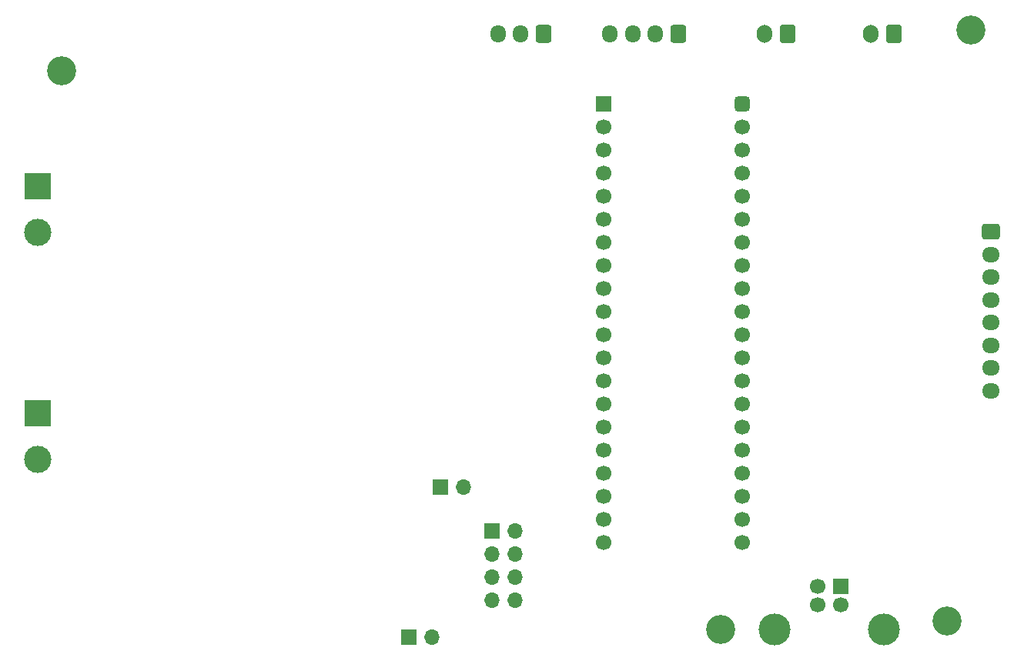
<source format=gbr>
%TF.GenerationSoftware,KiCad,Pcbnew,(7.0.0)*%
%TF.CreationDate,2023-04-03T14:28:30+07:00*%
%TF.ProjectId,3_phase_firing,335f7068-6173-4655-9f66-6972696e672e,rev?*%
%TF.SameCoordinates,Original*%
%TF.FileFunction,Soldermask,Bot*%
%TF.FilePolarity,Negative*%
%FSLAX46Y46*%
G04 Gerber Fmt 4.6, Leading zero omitted, Abs format (unit mm)*
G04 Created by KiCad (PCBNEW (7.0.0)) date 2023-04-03 14:28:30*
%MOMM*%
%LPD*%
G01*
G04 APERTURE LIST*
G04 Aperture macros list*
%AMRoundRect*
0 Rectangle with rounded corners*
0 $1 Rounding radius*
0 $2 $3 $4 $5 $6 $7 $8 $9 X,Y pos of 4 corners*
0 Add a 4 corners polygon primitive as box body*
4,1,4,$2,$3,$4,$5,$6,$7,$8,$9,$2,$3,0*
0 Add four circle primitives for the rounded corners*
1,1,$1+$1,$2,$3*
1,1,$1+$1,$4,$5*
1,1,$1+$1,$6,$7*
1,1,$1+$1,$8,$9*
0 Add four rect primitives between the rounded corners*
20,1,$1+$1,$2,$3,$4,$5,0*
20,1,$1+$1,$4,$5,$6,$7,0*
20,1,$1+$1,$6,$7,$8,$9,0*
20,1,$1+$1,$8,$9,$2,$3,0*%
G04 Aperture macros list end*
%ADD10O,1.700000X1.700000*%
%ADD11R,1.700000X1.700000*%
%ADD12C,1.700000*%
%ADD13C,3.500000*%
%ADD14C,3.200000*%
%ADD15RoundRect,0.425000X-0.425000X-0.425000X0.425000X-0.425000X0.425000X0.425000X-0.425000X0.425000X0*%
%ADD16RoundRect,0.250000X0.600000X0.725000X-0.600000X0.725000X-0.600000X-0.725000X0.600000X-0.725000X0*%
%ADD17O,1.700000X1.950000*%
%ADD18RoundRect,0.250000X0.600000X0.750000X-0.600000X0.750000X-0.600000X-0.750000X0.600000X-0.750000X0*%
%ADD19O,1.700000X2.000000*%
%ADD20R,3.000000X3.000000*%
%ADD21C,3.000000*%
%ADD22RoundRect,0.250000X-0.725000X0.600000X-0.725000X-0.600000X0.725000X-0.600000X0.725000X0.600000X0*%
%ADD23O,1.950000X1.700000*%
G04 APERTURE END LIST*
D10*
%TO.C,JP2*%
X124252999Y-100600999D03*
D11*
X121712999Y-100600999D03*
%TD*%
%TO.C,J4*%
X165734999Y-111532499D03*
D12*
X163235000Y-111532500D03*
X163235000Y-113532500D03*
X165735000Y-113532500D03*
D13*
X170505000Y-116242500D03*
X158465000Y-116242500D03*
%TD*%
D14*
%TO.C,REF\u002A\u002A*%
X177466000Y-115285000D03*
X177466000Y-115285000D03*
%TD*%
%TO.C,REF\u002A\u002A*%
X80080000Y-54785000D03*
X80080000Y-54785000D03*
%TD*%
%TO.C,REF\u002A\u002A*%
X152574000Y-116242500D03*
X152574000Y-116242500D03*
%TD*%
%TO.C,REF\u002A\u002A*%
X180080000Y-50285000D03*
X180080000Y-50285000D03*
%TD*%
D11*
%TO.C,U6*%
X139699999Y-58419999D03*
D12*
X139700000Y-60960000D03*
X139700000Y-63500000D03*
X139700000Y-66040000D03*
X139700000Y-68580000D03*
X139700000Y-71120000D03*
X139700000Y-73660000D03*
X139700000Y-76200000D03*
X139700000Y-78740000D03*
X139700000Y-81280000D03*
X139700000Y-83820000D03*
X139700000Y-86360000D03*
X139700000Y-88900000D03*
X139700000Y-91440000D03*
X139700000Y-93980000D03*
X139700000Y-96520000D03*
X139700000Y-99060000D03*
X139700000Y-101600000D03*
X139700000Y-104140000D03*
X139700000Y-106680000D03*
X154940000Y-106680000D03*
X154940000Y-104140000D03*
X154940000Y-101600000D03*
X154940000Y-99060000D03*
X154940000Y-96520000D03*
X154940000Y-93980000D03*
X154940000Y-91440000D03*
X154940000Y-88900000D03*
X154940000Y-86360000D03*
X154940000Y-83820000D03*
X154940000Y-81280000D03*
X154940000Y-78740000D03*
X154940000Y-76200000D03*
X154940000Y-73660000D03*
X154940000Y-71120000D03*
X154940000Y-68580000D03*
X154940000Y-66040000D03*
X154940000Y-63500000D03*
X154940000Y-60960000D03*
D15*
X154940000Y-58420000D03*
%TD*%
D16*
%TO.C,J9*%
X147882000Y-50690000D03*
D17*
X145381999Y-50689999D03*
X142881999Y-50689999D03*
X140381999Y-50689999D03*
%TD*%
D10*
%TO.C,JP1*%
X120818999Y-117110999D03*
D11*
X118278999Y-117110999D03*
%TD*%
D18*
%TO.C,J8*%
X159913332Y-50690000D03*
D19*
X157413331Y-50689999D03*
%TD*%
D20*
%TO.C,J1*%
X77499999Y-67499999D03*
D21*
X77500000Y-72580000D03*
%TD*%
D18*
%TO.C,J6*%
X171604000Y-50690000D03*
D19*
X169103999Y-50689999D03*
%TD*%
D16*
%TO.C,J7*%
X133080000Y-50690000D03*
D17*
X130579999Y-50689999D03*
X128079999Y-50689999D03*
%TD*%
D11*
%TO.C,J5*%
X127427999Y-105426999D03*
D10*
X129967999Y-105426999D03*
X127427999Y-107966999D03*
X129967999Y-107966999D03*
X127427999Y-110506999D03*
X129967999Y-110506999D03*
X127427999Y-113046999D03*
X129967999Y-113046999D03*
%TD*%
D22*
%TO.C,J10*%
X182292000Y-72492500D03*
D23*
X182291999Y-74992499D03*
X182291999Y-77492499D03*
X182291999Y-79992499D03*
X182291999Y-82492499D03*
X182291999Y-84992499D03*
X182291999Y-87492499D03*
X182291999Y-89992499D03*
%TD*%
D20*
%TO.C,J2*%
X77499999Y-92499999D03*
D21*
X77500000Y-97580000D03*
%TD*%
M02*

</source>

□ □ □ □

▶ _Problem details_: Apart from the pictures, return every entry above exactly as given.

▶ _Solution to the problem_:
<source format=gbr>
%TF.GenerationSoftware,KiCad,Pcbnew,(7.0.0)*%
%TF.CreationDate,2023-04-03T14:28:30+07:00*%
%TF.ProjectId,3_phase_firing,335f7068-6173-4655-9f66-6972696e672e,rev?*%
%TF.SameCoordinates,Original*%
%TF.FileFunction,Soldermask,Bot*%
%TF.FilePolarity,Negative*%
%FSLAX46Y46*%
G04 Gerber Fmt 4.6, Leading zero omitted, Abs format (unit mm)*
G04 Created by KiCad (PCBNEW (7.0.0)) date 2023-04-03 14:28:30*
%MOMM*%
%LPD*%
G01*
G04 APERTURE LIST*
G04 Aperture macros list*
%AMRoundRect*
0 Rectangle with rounded corners*
0 $1 Rounding radius*
0 $2 $3 $4 $5 $6 $7 $8 $9 X,Y pos of 4 corners*
0 Add a 4 corners polygon primitive as box body*
4,1,4,$2,$3,$4,$5,$6,$7,$8,$9,$2,$3,0*
0 Add four circle primitives for the rounded corners*
1,1,$1+$1,$2,$3*
1,1,$1+$1,$4,$5*
1,1,$1+$1,$6,$7*
1,1,$1+$1,$8,$9*
0 Add four rect primitives between the rounded corners*
20,1,$1+$1,$2,$3,$4,$5,0*
20,1,$1+$1,$4,$5,$6,$7,0*
20,1,$1+$1,$6,$7,$8,$9,0*
20,1,$1+$1,$8,$9,$2,$3,0*%
G04 Aperture macros list end*
%ADD10O,1.700000X1.700000*%
%ADD11R,1.700000X1.700000*%
%ADD12C,1.700000*%
%ADD13C,3.500000*%
%ADD14C,3.200000*%
%ADD15RoundRect,0.425000X-0.425000X-0.425000X0.425000X-0.425000X0.425000X0.425000X-0.425000X0.425000X0*%
%ADD16RoundRect,0.250000X0.600000X0.725000X-0.600000X0.725000X-0.600000X-0.725000X0.600000X-0.725000X0*%
%ADD17O,1.700000X1.950000*%
%ADD18RoundRect,0.250000X0.600000X0.750000X-0.600000X0.750000X-0.600000X-0.750000X0.600000X-0.750000X0*%
%ADD19O,1.700000X2.000000*%
%ADD20R,3.000000X3.000000*%
%ADD21C,3.000000*%
%ADD22RoundRect,0.250000X-0.725000X0.600000X-0.725000X-0.600000X0.725000X-0.600000X0.725000X0.600000X0*%
%ADD23O,1.950000X1.700000*%
G04 APERTURE END LIST*
D10*
%TO.C,JP2*%
X124252999Y-100600999D03*
D11*
X121712999Y-100600999D03*
%TD*%
%TO.C,J4*%
X165734999Y-111532499D03*
D12*
X163235000Y-111532500D03*
X163235000Y-113532500D03*
X165735000Y-113532500D03*
D13*
X170505000Y-116242500D03*
X158465000Y-116242500D03*
%TD*%
D14*
%TO.C,REF\u002A\u002A*%
X177466000Y-115285000D03*
X177466000Y-115285000D03*
%TD*%
%TO.C,REF\u002A\u002A*%
X80080000Y-54785000D03*
X80080000Y-54785000D03*
%TD*%
%TO.C,REF\u002A\u002A*%
X152574000Y-116242500D03*
X152574000Y-116242500D03*
%TD*%
%TO.C,REF\u002A\u002A*%
X180080000Y-50285000D03*
X180080000Y-50285000D03*
%TD*%
D11*
%TO.C,U6*%
X139699999Y-58419999D03*
D12*
X139700000Y-60960000D03*
X139700000Y-63500000D03*
X139700000Y-66040000D03*
X139700000Y-68580000D03*
X139700000Y-71120000D03*
X139700000Y-73660000D03*
X139700000Y-76200000D03*
X139700000Y-78740000D03*
X139700000Y-81280000D03*
X139700000Y-83820000D03*
X139700000Y-86360000D03*
X139700000Y-88900000D03*
X139700000Y-91440000D03*
X139700000Y-93980000D03*
X139700000Y-96520000D03*
X139700000Y-99060000D03*
X139700000Y-101600000D03*
X139700000Y-104140000D03*
X139700000Y-106680000D03*
X154940000Y-106680000D03*
X154940000Y-104140000D03*
X154940000Y-101600000D03*
X154940000Y-99060000D03*
X154940000Y-96520000D03*
X154940000Y-93980000D03*
X154940000Y-91440000D03*
X154940000Y-88900000D03*
X154940000Y-86360000D03*
X154940000Y-83820000D03*
X154940000Y-81280000D03*
X154940000Y-78740000D03*
X154940000Y-76200000D03*
X154940000Y-73660000D03*
X154940000Y-71120000D03*
X154940000Y-68580000D03*
X154940000Y-66040000D03*
X154940000Y-63500000D03*
X154940000Y-60960000D03*
D15*
X154940000Y-58420000D03*
%TD*%
D16*
%TO.C,J9*%
X147882000Y-50690000D03*
D17*
X145381999Y-50689999D03*
X142881999Y-50689999D03*
X140381999Y-50689999D03*
%TD*%
D10*
%TO.C,JP1*%
X120818999Y-117110999D03*
D11*
X118278999Y-117110999D03*
%TD*%
D18*
%TO.C,J8*%
X159913332Y-50690000D03*
D19*
X157413331Y-50689999D03*
%TD*%
D20*
%TO.C,J1*%
X77499999Y-67499999D03*
D21*
X77500000Y-72580000D03*
%TD*%
D18*
%TO.C,J6*%
X171604000Y-50690000D03*
D19*
X169103999Y-50689999D03*
%TD*%
D16*
%TO.C,J7*%
X133080000Y-50690000D03*
D17*
X130579999Y-50689999D03*
X128079999Y-50689999D03*
%TD*%
D11*
%TO.C,J5*%
X127427999Y-105426999D03*
D10*
X129967999Y-105426999D03*
X127427999Y-107966999D03*
X129967999Y-107966999D03*
X127427999Y-110506999D03*
X129967999Y-110506999D03*
X127427999Y-113046999D03*
X129967999Y-113046999D03*
%TD*%
D22*
%TO.C,J10*%
X182292000Y-72492500D03*
D23*
X182291999Y-74992499D03*
X182291999Y-77492499D03*
X182291999Y-79992499D03*
X182291999Y-82492499D03*
X182291999Y-84992499D03*
X182291999Y-87492499D03*
X182291999Y-89992499D03*
%TD*%
D20*
%TO.C,J2*%
X77499999Y-92499999D03*
D21*
X77500000Y-97580000D03*
%TD*%
M02*

</source>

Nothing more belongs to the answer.